***** Trecho fornecido
Alasdair Macintyre nos ensina que emotivismo é a doutrina de que todo julgamento moral é expressão de atitude, preferências particulares, podendo se tratar inclusive de escolhas irracionais.

“Nós usamos julgamentos morais não só para expressar nossos próprios sentimentos e atitudes, mas também precisamente para produzir esses efeitos em outras pessoas”2.

O julgamento moral sempre se distanciará do julgamento factual, tendo em vista que julgamentos factuais são verdadeiros e falsos, e no reino dos fatos, existem critérios racionais que nos asseguram o que é verdadeiro e o que é falso.

Como julgamentos morais são expressões de atitudes, sentimentos, não sendo nem verdadeiros e tampouco falsos, a concordância em um julgamento moral não é baseada em nenhum método racional.

Macintyre expõe que, para ser assegurado, esses julgamentos morais irão produzir certos efeitos não-racionais nas emoções e/ou atitudes daqueles que discordam de determinado julgamento moral.

Loewenstein elucida que o fascismo é uma técnica que pode ser vitoriosa apenas graças às condições extraordinárias oferecidas pelas instituições democráticas, visto que seu sucesso é baseado no seu ajuste a democracia. A democracia é baseada na legalidade e o fascismo é anexado à legalidade.

E isso porque sob a cobertura de direitos fundamentais, a máquina antidemocrática pode ser construída e colocada em movimento de maneira legal.

Ou seja, “é a Democracia e a tolerância democrática usada para sua própria destruição3”.

O sistema democrático não pode proibir oposição ao governo, opinião pública, liberdade de reunião, imprensa, expressão, mas em alguns casos, deverá balizá-los.

Para Roger Griffin, desde a Segunda Guerra Mundial, o termo fascista é usado pelas gerações pós-guerra com uma carga emotiva, para condenar qualquer regime ou ação percebida como opressiva, autoritária ou elitista (GRIFFIN, 2006: p.18)
**********
* Lista de atividades:
(a) Resuma o trecho fornecido em duas frases.
(b) Repita do trecho fornecido, palavra por palavra, a parte que começa nas palavras "Alasdair Macintyre nos" e termina depois das palavras "que é falso.".
(c) Responda a estas perguntas sobre o trecho fornecido:
(i) O que existe no reino dos fatos?
(ii) Em que se baseia a democracia?
(iii) Desde quando, para Roger Griffin, o termo fascista é usado com uma carga emotiva?
Não é preciso consultar o material para fazer as atividades.
***** Dados em estudo
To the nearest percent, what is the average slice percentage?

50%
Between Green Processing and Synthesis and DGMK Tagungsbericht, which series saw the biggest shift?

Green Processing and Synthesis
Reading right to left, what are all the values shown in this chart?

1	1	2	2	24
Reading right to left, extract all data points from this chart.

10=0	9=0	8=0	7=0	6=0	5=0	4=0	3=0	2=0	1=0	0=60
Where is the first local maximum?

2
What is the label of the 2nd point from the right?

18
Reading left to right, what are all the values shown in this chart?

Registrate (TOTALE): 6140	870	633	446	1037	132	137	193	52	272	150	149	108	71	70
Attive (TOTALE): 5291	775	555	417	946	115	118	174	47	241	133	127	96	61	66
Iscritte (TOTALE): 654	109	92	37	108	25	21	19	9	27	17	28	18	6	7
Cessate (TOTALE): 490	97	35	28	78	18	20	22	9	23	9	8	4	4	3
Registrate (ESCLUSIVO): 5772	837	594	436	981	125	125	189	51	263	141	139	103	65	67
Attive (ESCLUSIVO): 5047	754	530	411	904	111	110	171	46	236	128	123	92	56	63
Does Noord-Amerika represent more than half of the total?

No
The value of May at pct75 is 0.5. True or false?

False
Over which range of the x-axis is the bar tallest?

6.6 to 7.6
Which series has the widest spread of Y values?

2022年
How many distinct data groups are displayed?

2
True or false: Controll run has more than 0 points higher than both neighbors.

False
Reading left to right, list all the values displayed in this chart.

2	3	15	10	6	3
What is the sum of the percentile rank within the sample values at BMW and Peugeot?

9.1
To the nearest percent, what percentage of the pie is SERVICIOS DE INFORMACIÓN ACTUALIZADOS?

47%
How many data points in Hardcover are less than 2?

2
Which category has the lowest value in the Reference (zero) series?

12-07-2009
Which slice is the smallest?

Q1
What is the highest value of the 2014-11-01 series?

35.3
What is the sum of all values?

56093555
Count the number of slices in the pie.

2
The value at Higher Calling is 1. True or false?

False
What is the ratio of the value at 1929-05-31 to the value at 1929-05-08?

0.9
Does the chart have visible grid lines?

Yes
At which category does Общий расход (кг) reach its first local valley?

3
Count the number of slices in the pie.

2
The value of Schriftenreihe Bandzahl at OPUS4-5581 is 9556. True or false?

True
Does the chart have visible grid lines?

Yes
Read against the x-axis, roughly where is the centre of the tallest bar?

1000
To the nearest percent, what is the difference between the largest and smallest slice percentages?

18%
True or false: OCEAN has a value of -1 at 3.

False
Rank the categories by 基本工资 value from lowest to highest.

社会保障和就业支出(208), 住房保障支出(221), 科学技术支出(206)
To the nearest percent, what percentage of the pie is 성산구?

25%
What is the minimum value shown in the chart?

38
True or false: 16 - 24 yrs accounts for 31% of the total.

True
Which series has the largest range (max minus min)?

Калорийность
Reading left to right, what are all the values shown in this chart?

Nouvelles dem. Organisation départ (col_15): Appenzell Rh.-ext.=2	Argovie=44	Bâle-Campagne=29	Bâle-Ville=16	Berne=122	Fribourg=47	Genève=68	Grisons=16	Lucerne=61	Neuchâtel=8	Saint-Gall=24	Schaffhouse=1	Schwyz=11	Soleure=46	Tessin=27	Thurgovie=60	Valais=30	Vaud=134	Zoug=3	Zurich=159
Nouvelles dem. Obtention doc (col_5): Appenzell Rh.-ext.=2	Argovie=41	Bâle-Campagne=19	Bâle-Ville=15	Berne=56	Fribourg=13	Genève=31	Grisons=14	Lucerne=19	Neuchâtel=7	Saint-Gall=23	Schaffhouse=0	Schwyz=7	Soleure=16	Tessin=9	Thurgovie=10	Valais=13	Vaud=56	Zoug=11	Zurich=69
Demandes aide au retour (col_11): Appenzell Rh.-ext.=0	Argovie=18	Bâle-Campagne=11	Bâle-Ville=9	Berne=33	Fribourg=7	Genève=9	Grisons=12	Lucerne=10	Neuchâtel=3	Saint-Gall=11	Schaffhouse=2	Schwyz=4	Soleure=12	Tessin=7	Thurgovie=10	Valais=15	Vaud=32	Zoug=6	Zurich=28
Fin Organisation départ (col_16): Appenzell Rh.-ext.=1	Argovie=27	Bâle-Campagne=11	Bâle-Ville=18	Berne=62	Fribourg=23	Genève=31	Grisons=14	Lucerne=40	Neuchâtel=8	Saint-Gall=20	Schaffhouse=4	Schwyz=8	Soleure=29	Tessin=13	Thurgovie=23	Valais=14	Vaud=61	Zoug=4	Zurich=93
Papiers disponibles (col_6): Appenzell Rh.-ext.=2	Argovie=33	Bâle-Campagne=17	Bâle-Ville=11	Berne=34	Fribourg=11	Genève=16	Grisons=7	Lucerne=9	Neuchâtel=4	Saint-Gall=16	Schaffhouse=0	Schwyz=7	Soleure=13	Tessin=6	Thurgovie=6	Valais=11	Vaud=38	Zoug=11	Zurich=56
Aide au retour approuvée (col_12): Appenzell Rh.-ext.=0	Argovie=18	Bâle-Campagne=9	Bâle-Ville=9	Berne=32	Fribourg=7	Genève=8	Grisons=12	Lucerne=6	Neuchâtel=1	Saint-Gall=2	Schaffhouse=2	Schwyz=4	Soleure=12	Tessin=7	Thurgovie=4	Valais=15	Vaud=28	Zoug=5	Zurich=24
**********
* Resultados das atividades:
(a) Segundo Alasdair Macintyre, o emotivismo é a doutrina de que todo julgamento moral expressa atitudes e preferências particulares e não é nem verdadeiro nem falso, ao contrário do julgamento factual. Loewenstein afirma que o fascismo só pode vencer graças às condições oferecidas pelas instituições democráticas, em que a democracia e a tolerância democrática são usadas para sua própria destruição.

(b)
Alasdair Macintyre nos ensina que emotivismo é a doutrina de que todo julgamento moral é expressão de atitude, preferências particulares, podendo se tratar inclusive de escolhas irracionais.

“Nós usamos julgamentos morais não só para expressar nossos próprios sentimentos e atitudes, mas também precisamente para produzir esses efeitos em outras pessoas”2.

O julgamento moral sempre se distanciará do julgamento factual, tendo em vista que julgamentos factuais são verdadeiros e falsos, e no reino dos fatos, existem critérios racionais que nos asseguram o que é verdadeiro e o que é falso.

(c)
(i) Critérios racionais que asseguram o que é verdadeiro e o que é falso.
(ii) Na legalidade.
(iii) Desde a Segunda Guerra Mundial.